Excesso. Essa é a palavra que define o livro. Há excesso de informações que não significam nada para a trama. Mostra-se em várias páginas o funcionamento de um engenho de cana-de-açúcar. Ou detalha-se cômodo por cômodo, móvel por móvel, uma mansão (o Solar) onde Kehinde mora pouquíssimo tempo. Conta-se até sobre Tiradentes, mineiro que aparece de gaiato numa história que se passa a maior parte do tempo em cidades do litoral. A impressão que fica é que a autora, em suas pesquisas para escrever o livro, juntou uma quantidade enorme de informações que julgou interessantes e procurou encaixá-las a todo custo na história. Se não fosse por esse exagero provavelmente o tamanho do livro diminuiria 50% ou mais.

Mas o livro não é de todo ruim. Está sendo considerado responsável por preencher uma lacuna na literatura brasileira, mostrando a escravidão sob o ponto de vista dos maiores prejudicados, os negros. Eu também voto a favor nesse aspecto, porém com a ressalva que tais lacunas devem ser bem preenchidas com arte além de apenas informações. O livro é também indicado como fonte de informações históricas, devido à louvável e extensa pesquisa da Ana Maria, apesar de não ter nenhum índice que oriente onde aparecem a revolta dos escravos mussurumins, ou as informações sobre Tiradentes, ou os extensivos detalhes sobre as origens e rituais das crenças afro-brasileiras, ou qualquer outro material da época que seja difícil encontrar informações avulsas hoje. O leitor terá de ler o livro todo e marcar onde as informações que julgar importantes se encontram, para uma consulta futura.
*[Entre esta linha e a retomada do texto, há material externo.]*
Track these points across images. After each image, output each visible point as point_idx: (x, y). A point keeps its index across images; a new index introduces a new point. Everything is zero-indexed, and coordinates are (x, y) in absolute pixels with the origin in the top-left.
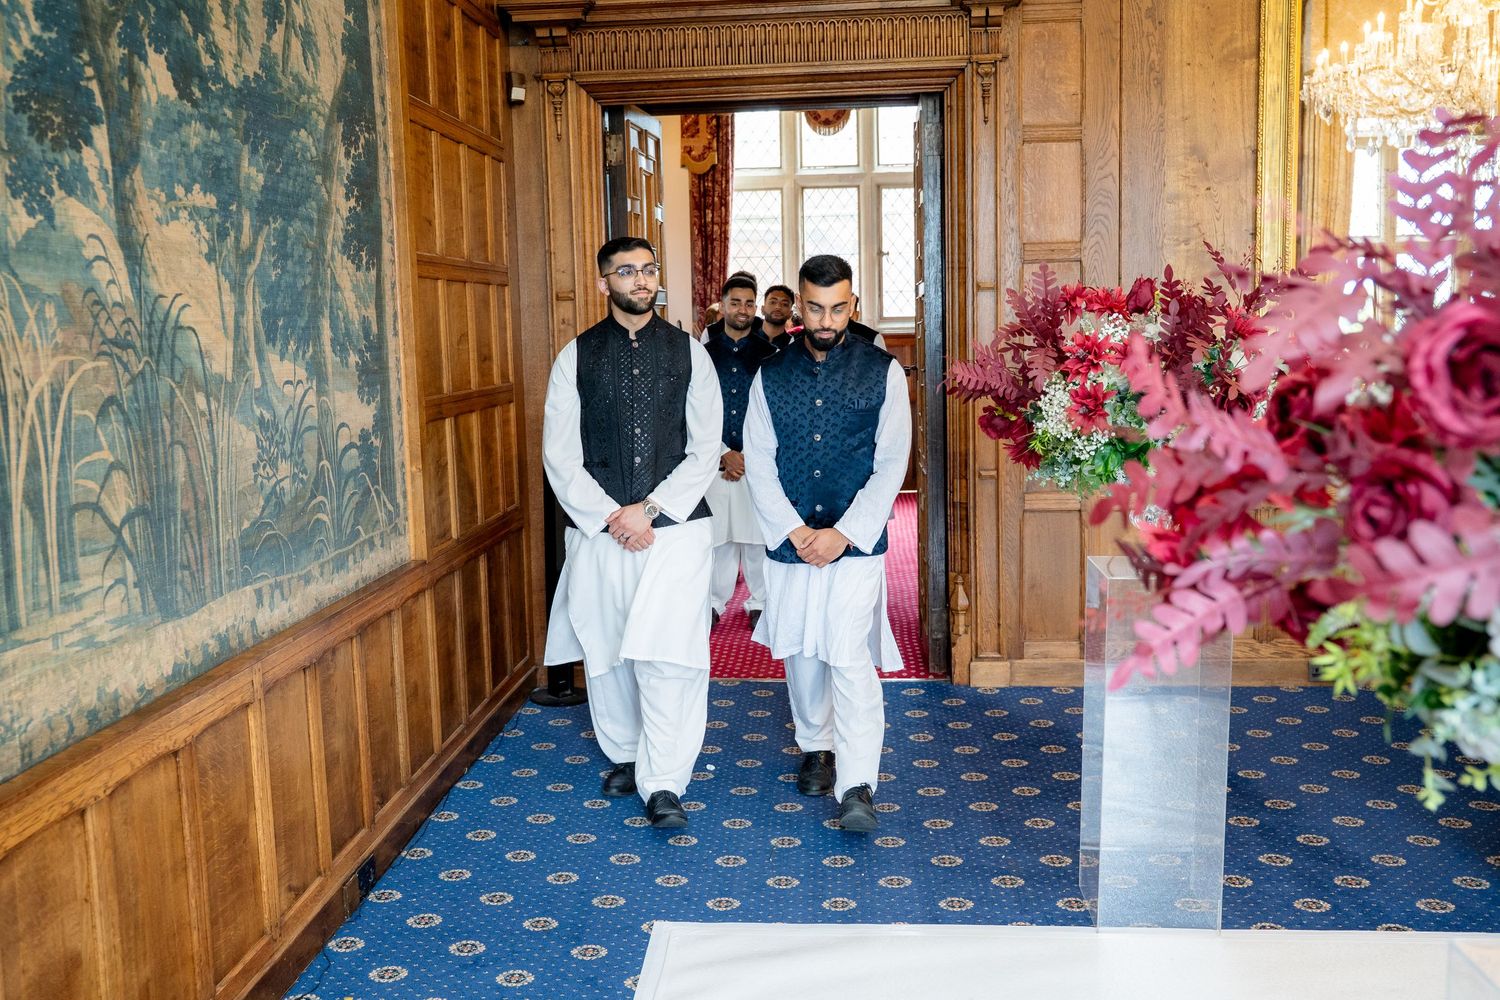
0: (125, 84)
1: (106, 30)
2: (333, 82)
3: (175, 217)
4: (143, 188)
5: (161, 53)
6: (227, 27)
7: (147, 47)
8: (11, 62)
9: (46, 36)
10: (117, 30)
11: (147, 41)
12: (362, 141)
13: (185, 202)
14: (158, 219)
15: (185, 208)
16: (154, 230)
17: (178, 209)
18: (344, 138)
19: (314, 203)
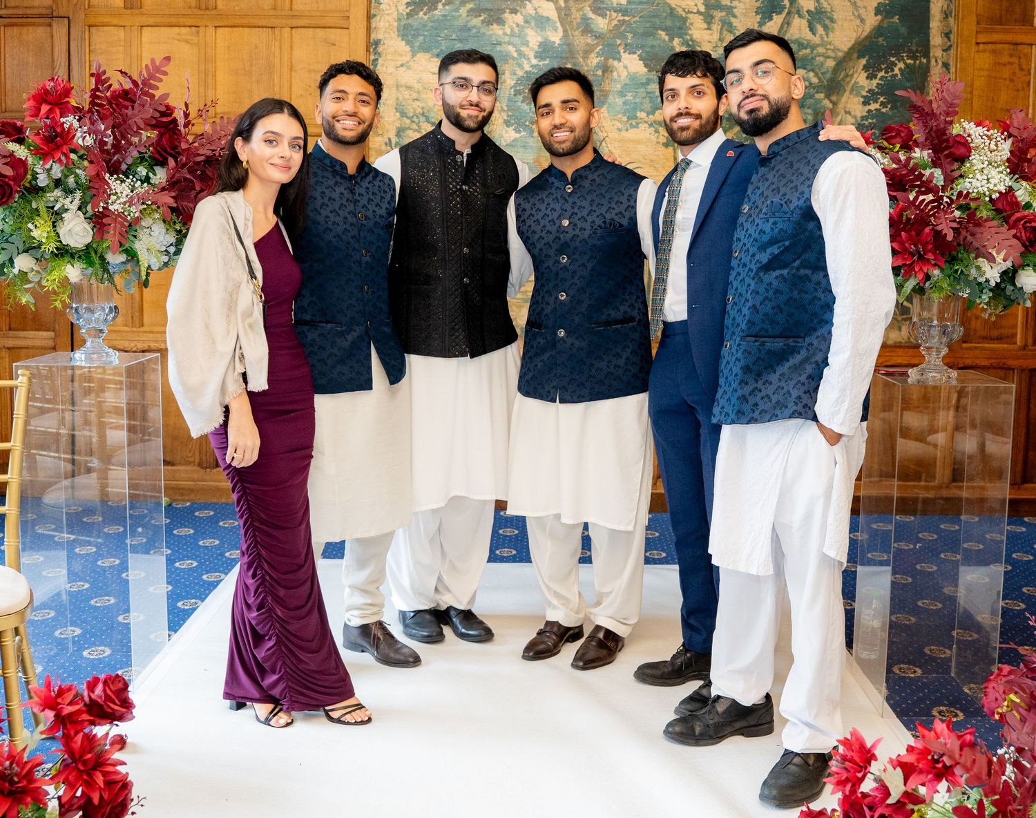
0: (599, 72)
1: (587, 52)
2: (855, 35)
3: (637, 126)
4: (606, 115)
5: (634, 53)
6: (709, 29)
7: (622, 54)
8: (515, 77)
9: (541, 63)
10: (597, 50)
11: (622, 51)
12: (901, 65)
13: (646, 119)
14: (618, 129)
15: (646, 122)
16: (613, 135)
17: (637, 123)
18: (866, 68)
19: (809, 111)
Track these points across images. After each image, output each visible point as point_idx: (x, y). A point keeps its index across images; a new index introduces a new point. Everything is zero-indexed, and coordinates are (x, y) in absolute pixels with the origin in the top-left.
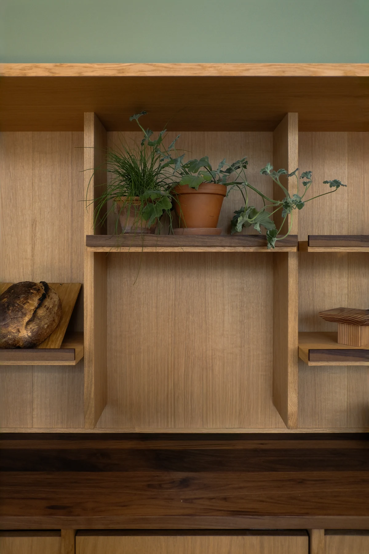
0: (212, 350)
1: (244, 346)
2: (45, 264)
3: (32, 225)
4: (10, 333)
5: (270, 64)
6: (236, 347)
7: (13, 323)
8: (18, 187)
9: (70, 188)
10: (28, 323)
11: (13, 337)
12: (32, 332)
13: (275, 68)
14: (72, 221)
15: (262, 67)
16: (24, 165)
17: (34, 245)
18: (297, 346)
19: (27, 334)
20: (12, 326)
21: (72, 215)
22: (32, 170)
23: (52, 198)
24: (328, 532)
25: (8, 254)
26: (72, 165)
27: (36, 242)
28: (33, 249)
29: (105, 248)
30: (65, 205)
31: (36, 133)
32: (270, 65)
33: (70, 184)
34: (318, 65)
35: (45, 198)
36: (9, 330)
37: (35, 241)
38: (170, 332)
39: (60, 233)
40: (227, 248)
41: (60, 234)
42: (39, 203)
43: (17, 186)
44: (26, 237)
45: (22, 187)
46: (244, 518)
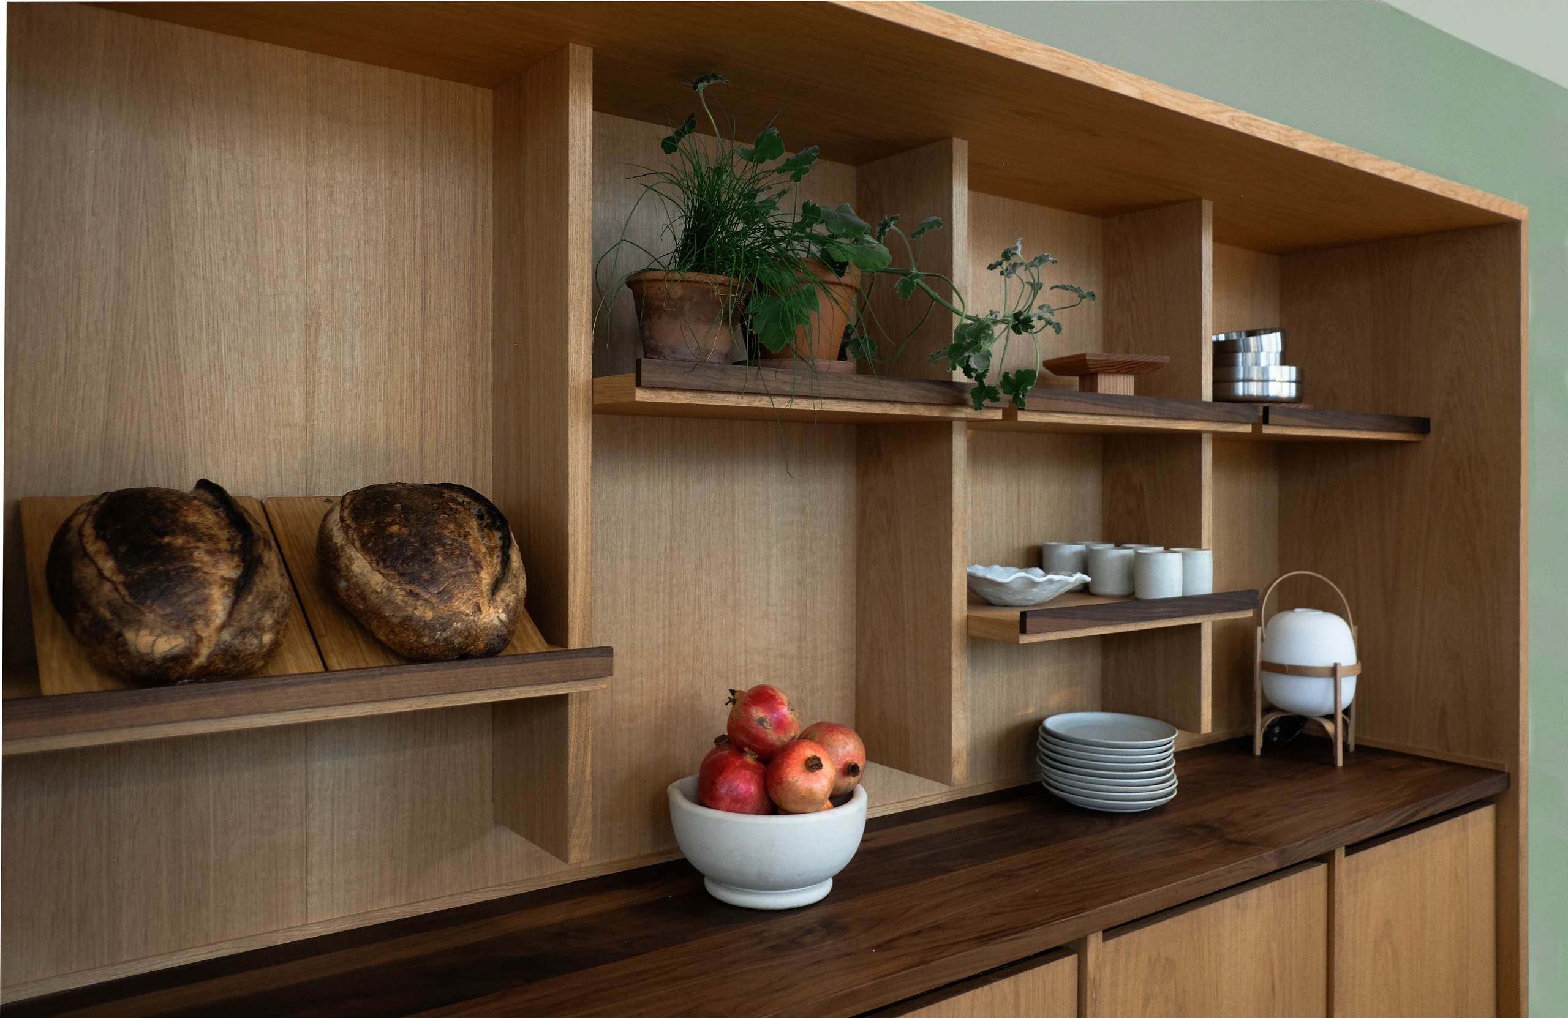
0: (746, 651)
1: (805, 638)
2: (346, 441)
3: (308, 327)
4: (457, 614)
5: (1051, 47)
6: (791, 641)
7: (461, 588)
8: (263, 208)
9: (419, 232)
10: (495, 587)
11: (467, 625)
12: (507, 609)
13: (1057, 58)
14: (424, 323)
15: (1040, 49)
16: (282, 144)
17: (314, 387)
18: (965, 614)
19: (498, 617)
20: (460, 595)
21: (423, 308)
22: (308, 164)
23: (365, 254)
24: (1110, 932)
25: (231, 411)
26: (423, 170)
27: (320, 378)
28: (309, 396)
29: (674, 393)
30: (404, 278)
31: (317, 57)
32: (1051, 51)
33: (419, 220)
34: (1111, 70)
35: (347, 253)
36: (455, 607)
37: (314, 375)
38: (661, 616)
39: (389, 354)
40: (899, 406)
41: (389, 357)
42: (329, 265)
43: (260, 205)
44: (287, 362)
45: (274, 211)
46: (1002, 942)
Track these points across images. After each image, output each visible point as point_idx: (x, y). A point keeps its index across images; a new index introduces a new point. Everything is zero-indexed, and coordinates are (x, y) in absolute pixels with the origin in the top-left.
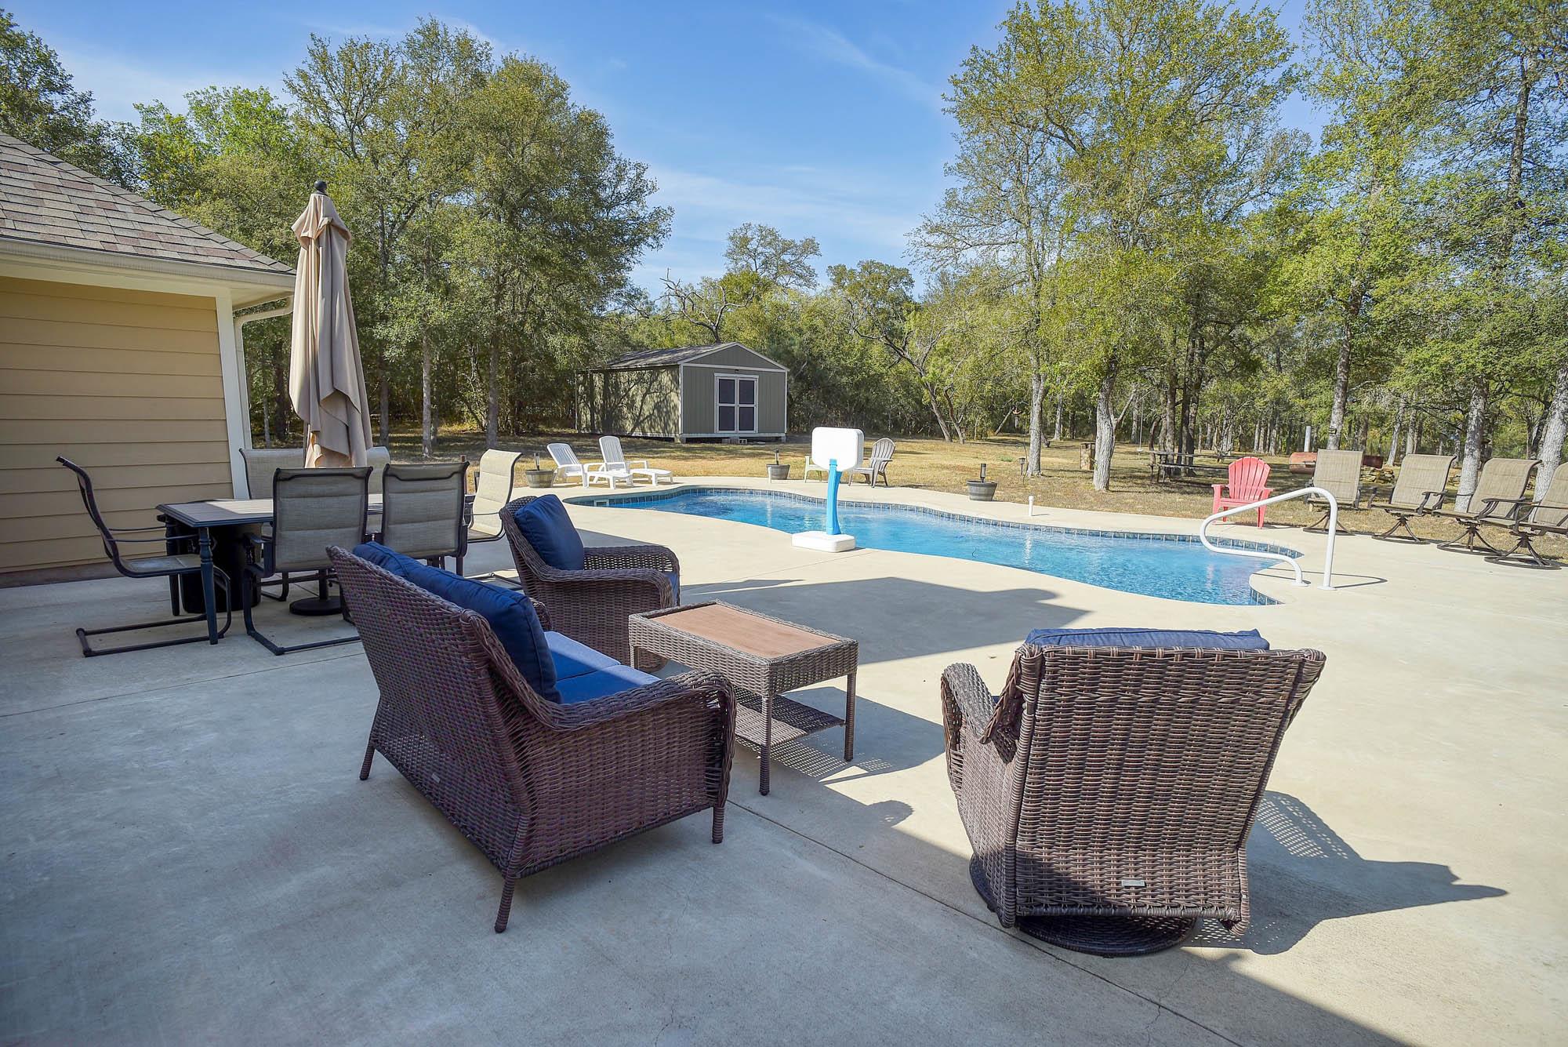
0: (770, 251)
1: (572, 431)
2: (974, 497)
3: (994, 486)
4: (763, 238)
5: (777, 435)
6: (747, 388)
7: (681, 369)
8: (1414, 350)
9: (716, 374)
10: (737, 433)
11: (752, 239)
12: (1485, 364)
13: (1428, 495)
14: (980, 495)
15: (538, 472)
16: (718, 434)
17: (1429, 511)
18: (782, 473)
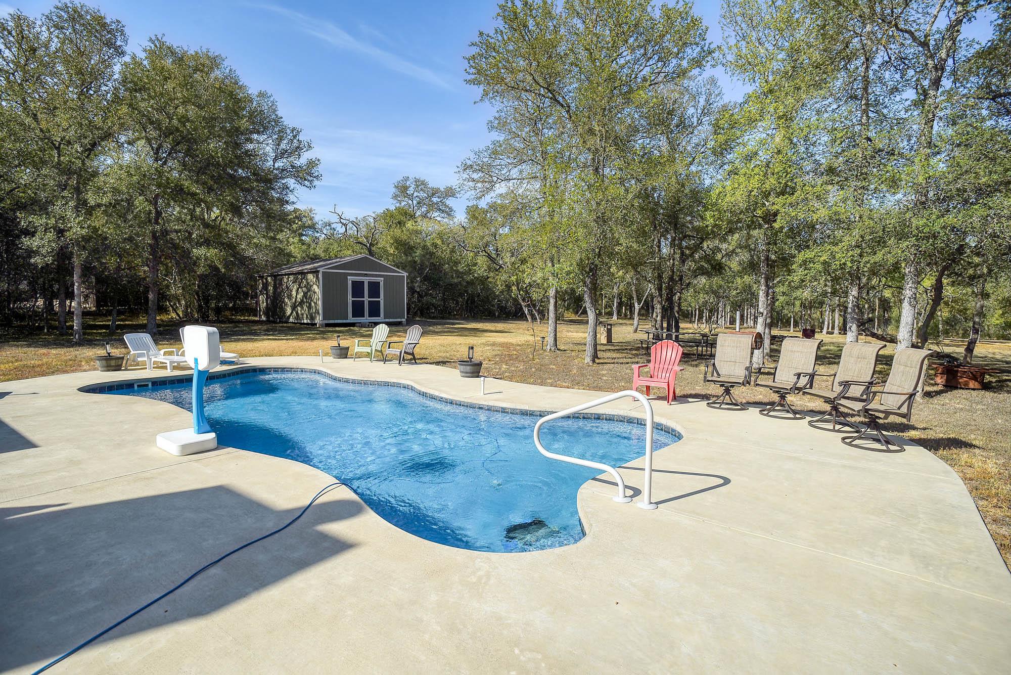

O livro tirou o segundo lugar na Copa de Literatura Brasileira (CLB), perdendo apenas para Música Perdida, de Luiz Antonio de Assis Brasil. Perdeu porque são livros totalmente diferentes. Enquanto Um defeito de cor explora uma boa história, Música Perdida explora como contar bem uma história, mesmo que inferior. E é essa a diferença essencial que fez com que mais leitores preferissem um ao outro.

Em um país em que a média anual de leitura é de 1,8 livros per capita, acredito que muito mais leitores seriam conquistados por Um defeito de cor se este fosse menor em tamanho ou se fosse uma série de livros com menos de 200 páginas cada. O estilo está bom, pois agrada os menos exigentes. Todavia, a autora teria de exigir muito mais da sua capacidade artística e literária do que da de jornalista e pesquisadora. Pena, pois a lacuna literária sobre a escravidão no Brasil, apesar de estar um pouco mais preenchida do lado da escrita, deverá continuar ainda bastante aberta pelo lado da leitura. Será um livro fadado a ser lido por poucos, seja pelo tamanho, seja pelo preço.